# Can anybody help me please?



## Mom_of_Kambo (Nov 11, 2009)

Anybody ever heard of any of these dogs..if so any info please??


Roscoe P Kelly (Kambo's Sire)
Pulley's Marley (Kambo's Dam)

Roger Weavers Blue-Do
Roger Weavers Fancy
Smiths Bad Boy Tiny Rider -- (I'VE RECIEVED INFO)
Jackson's Blue Stripe

Pure Blue Lil Man of Fire Bo
Poe's Shelby
G-Dawg El Boricua De Goyco
Rice's Baby Girl
Faulknor's Old Dirty Blue
Widowmaker's All That Jazz
Jacksons Boy Maximus
Miami/Blue/Butcher


----------



## performanceknls (Apr 4, 2009)

G-Dawg El Boricua De Goyco
ONLINE PEDIGREES :: [146153] :: G-DAWG'S EL BORICUA DE GOYCO

It is really hard to understand who you wrote the ped so I have no clue what generation we are on but this dog is the offspring of El Boricua and rice's baby girl
ONLINE PEDIGREES :: [151016] :: BORICUA X BABY GIRL

This is the sire and dame of the other ped I gave you

Faulknor's Old Dirty Blue
Widowmaker's All That Jazz

Miami/Blue/Butcher
ONLINE PEDIGREES :: [243617] :: MIAMI/BLUE/BUTCHER

It looks like a scatter bred pedigree of a Bully I do not know if you knew that when you bought him or even if it matters.
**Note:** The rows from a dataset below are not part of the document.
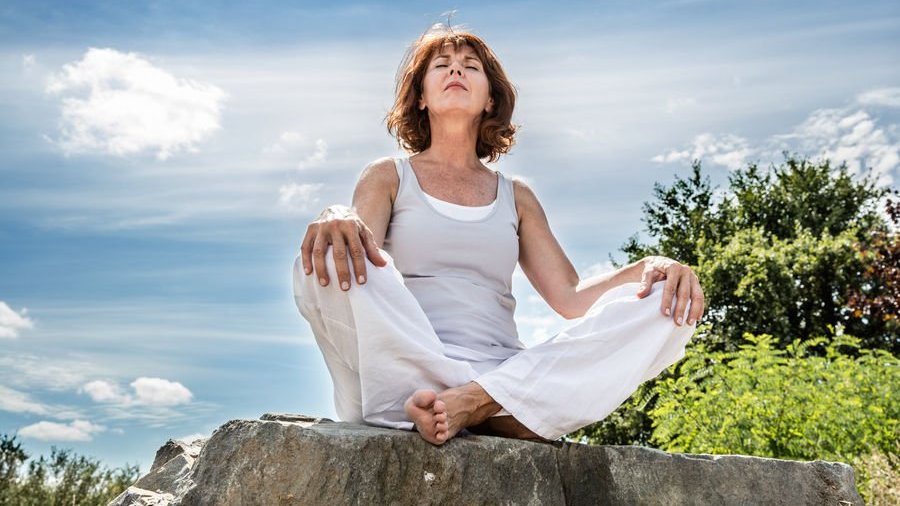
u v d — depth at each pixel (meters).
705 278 12.63
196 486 1.75
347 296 2.02
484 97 2.71
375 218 2.46
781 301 12.37
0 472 6.82
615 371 2.17
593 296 2.57
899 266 10.41
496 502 1.97
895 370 5.80
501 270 2.53
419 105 2.86
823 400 5.30
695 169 15.48
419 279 2.43
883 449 4.99
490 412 2.10
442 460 1.92
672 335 2.27
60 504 6.75
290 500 1.76
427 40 2.80
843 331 12.52
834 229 15.38
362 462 1.83
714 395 5.72
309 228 2.06
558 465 2.12
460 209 2.53
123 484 7.13
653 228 15.56
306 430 1.81
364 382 2.08
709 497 2.19
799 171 16.20
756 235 13.23
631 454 2.18
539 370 2.13
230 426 1.82
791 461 2.29
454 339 2.35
The ped doesn't make the dog but at least you have partial info. The dogs listed are the only ones I could find.


----------



## Mom_of_Kambo (Nov 11, 2009)

Thank you!!!!!! =D=D It's better than what I had. The main reason I wanted to know was to see pretty much what/where Kambo came from.


----------